The teams split the next two in Los Angeles, and the Celtics headed back to Boston, only one victory away from their fifth straight N.B.A. championship. “All we need,” said Boston Coach Red Auerbach, “is hustle and Russell.” Russell hustled (24 points, 27 rebounds), but the Lakers still clobbered the Celtics 126-119. That made it three games to two, and the Celtics sounded tired. “I can’t take it any more,” said Cousy. “You play in Boston, grab three or four hours sleep, catch a plane, fly all day, hurry to the game and try to play. It’s tough.”

“Cousy’s Hurt!” “We’ve got ’em now,” cheered the Lakers, as 15,521 fans jammed the Los Angeles Sports Arena for Game No. 6—the biggest crowd ever to watch a basketball game in California. But in the first three quarters it was all Boston. Pushing his tired legs to the ultimate limits, Bob Cousy scored 16 points, set up another dozen baskets with his magical passing and led the Celtics to a 12-point lead. Then it happened. “Cousy’s hurt!” gasped the crowd. Down on the floor, Cousy writhed in agony, clutching a sprained left ankle. Teammates carried him off. “Now,” cried the Laker fans—now was the time to move.

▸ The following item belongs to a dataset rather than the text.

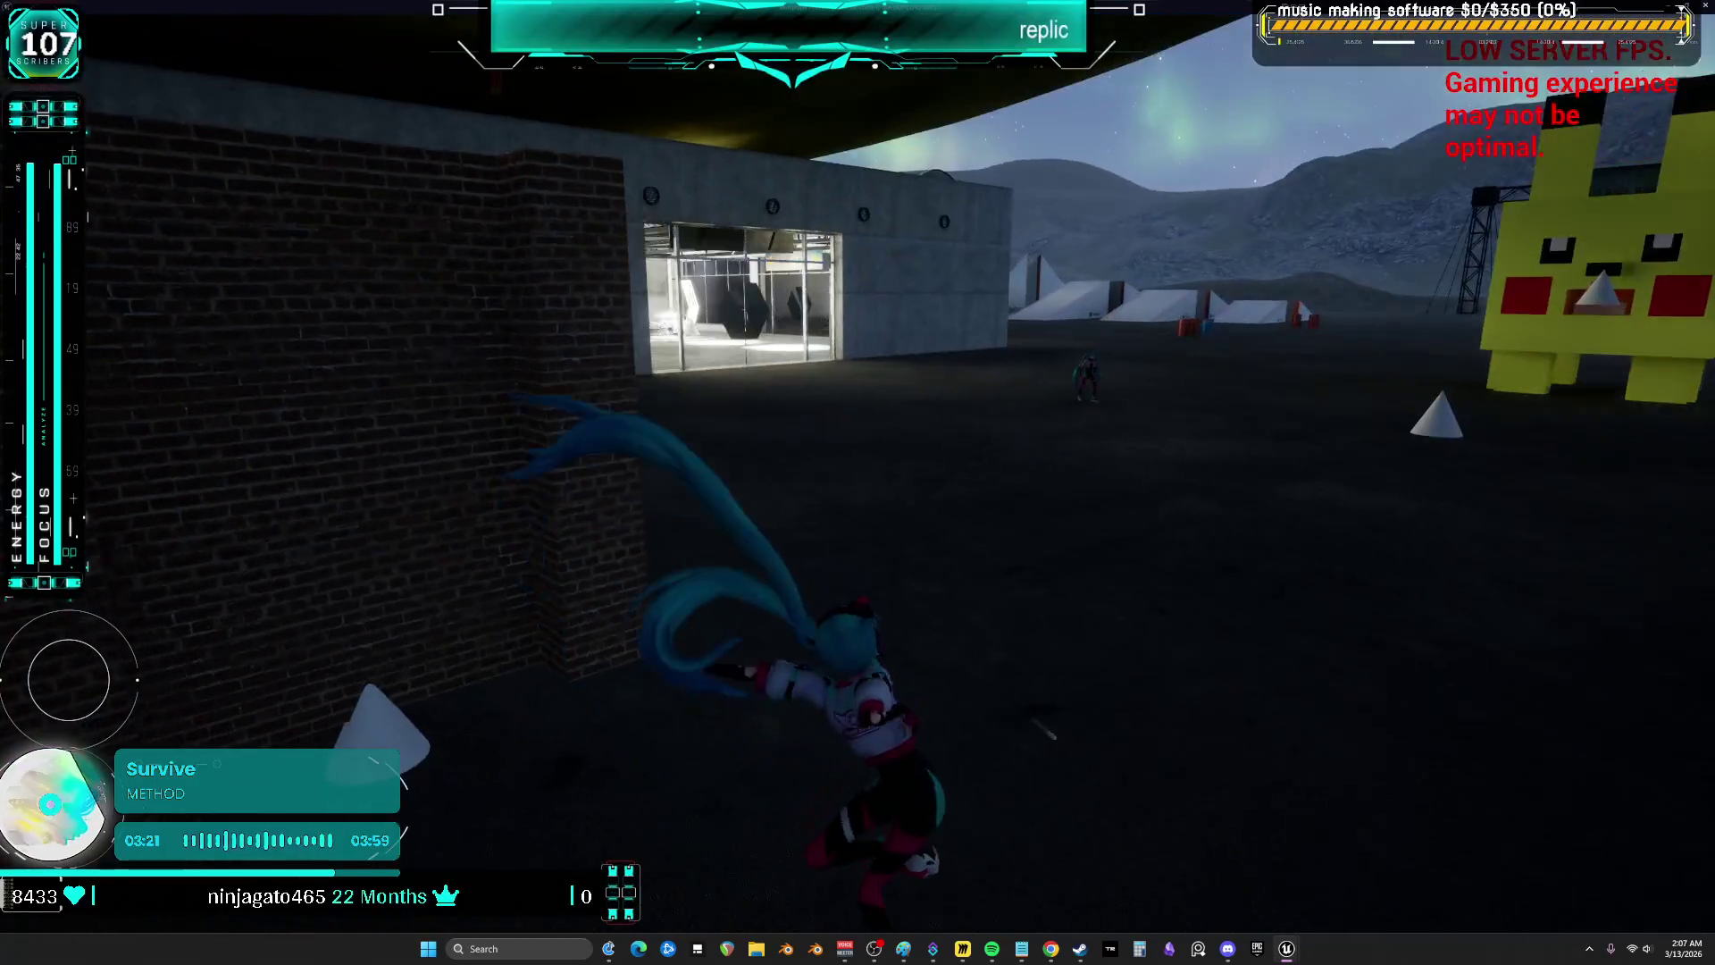
key("alt+Tab")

Suddenly the Lakers’ great Elgin Baylor and Jerry West found the range, roared down the court, sinking incredible shots and controlling the backboards for the first time in the game. Boston’s defense seemed to dissolve. Its lead was cut to eight points, then six, then four. In the dressing room, Cousy was fit to be tied while trainers bandaged his ballooning ankle: “I tripped over myself,” he gritted. “Isn’t that something? I never sprained an ankle before. I guess old age is creeping up on me—ten minutes too soon.” For Cousy, it was now or never: he knew that his ankle would not hold up if the series went to seven games. Grimacing with pain, he limped back on court—and Boston came alive again.

Twice the Lakers closed to within one point; each time the inspired Celtics held them off. Now there were only 2 min. 20 sec. left. The score was Boston 104, Los Angeles 102. and the Lakers had the ball. At midcourt, Celtic Forward Tommy Heinsohn, 28, waited as West dribbled the ball up the floor. Heinsohn’s weak left knee, encased in a truss, felt ready to give way. “I was so tired,” he said later, “that I didn’t think I could stand, let alone run. I decided to gamble. Even if I fell down and died, that was better than losing.” West arched a soft pass to Pivotman Rudy LaRusso. Heinsohn darted in front of LaRusso and slapped the ball away. He stumbled, somehow regained his balance, lurched down court—and sank an easy layup that put the Celtics ahead 106-102.

“Miss It! Miss It!” That brilliant steal should have taken the heart out of Los Angeles. But no. The teams traded baskets, and then, with 43 sec. left, the Lakers’ Dick Barnett flipped a spectacular reverse-spin shot into the basket and was fouled in the process. Barnett sank the free throw, and Boston’s lead was only a point. The next basket would tell the story. Cousy floated a jump shot toward the basket. The ball banged the rim, caromed crazily into a tangle of flailing arms. A roar went up. Laker Rookie Gene Wiley had the rebound. Then a groan. Again, Tommy Heinsohn stole the ball, went up to shoot and was fouled by Wiley. Los Angeles fans chanted “Miss it! Miss it!” Heinsohn’s hawklike face was expressionless. Swish! One point. Swish! Another. Score: Boston 110, Los Angeles 107. The clock now read 22 sec. The final score was academic: Boston 112, Los Angeles 109.

“Wow!” screamed Heinsohn when he reached the dressing room. “Let’s have a party! Where’s the champagne? Where’s the jazz?” In a corner an exhausted Bob Cousy sprawled on a bench, holding court for reporters. In 13 seasons, the onetime Holy Cross ace had scored 18,973 points, added 7,786 assists, and proved that in a day of human skyscrapers a small (6 ft. i in.), agile and brainy player could become one of the greatest stars the game has ever known. Quitting now, to coach basketball at Boston College, he was going off still champion. “A man couldn’t ask for more.” he murmured. “A man couldn’t ask for anything more.”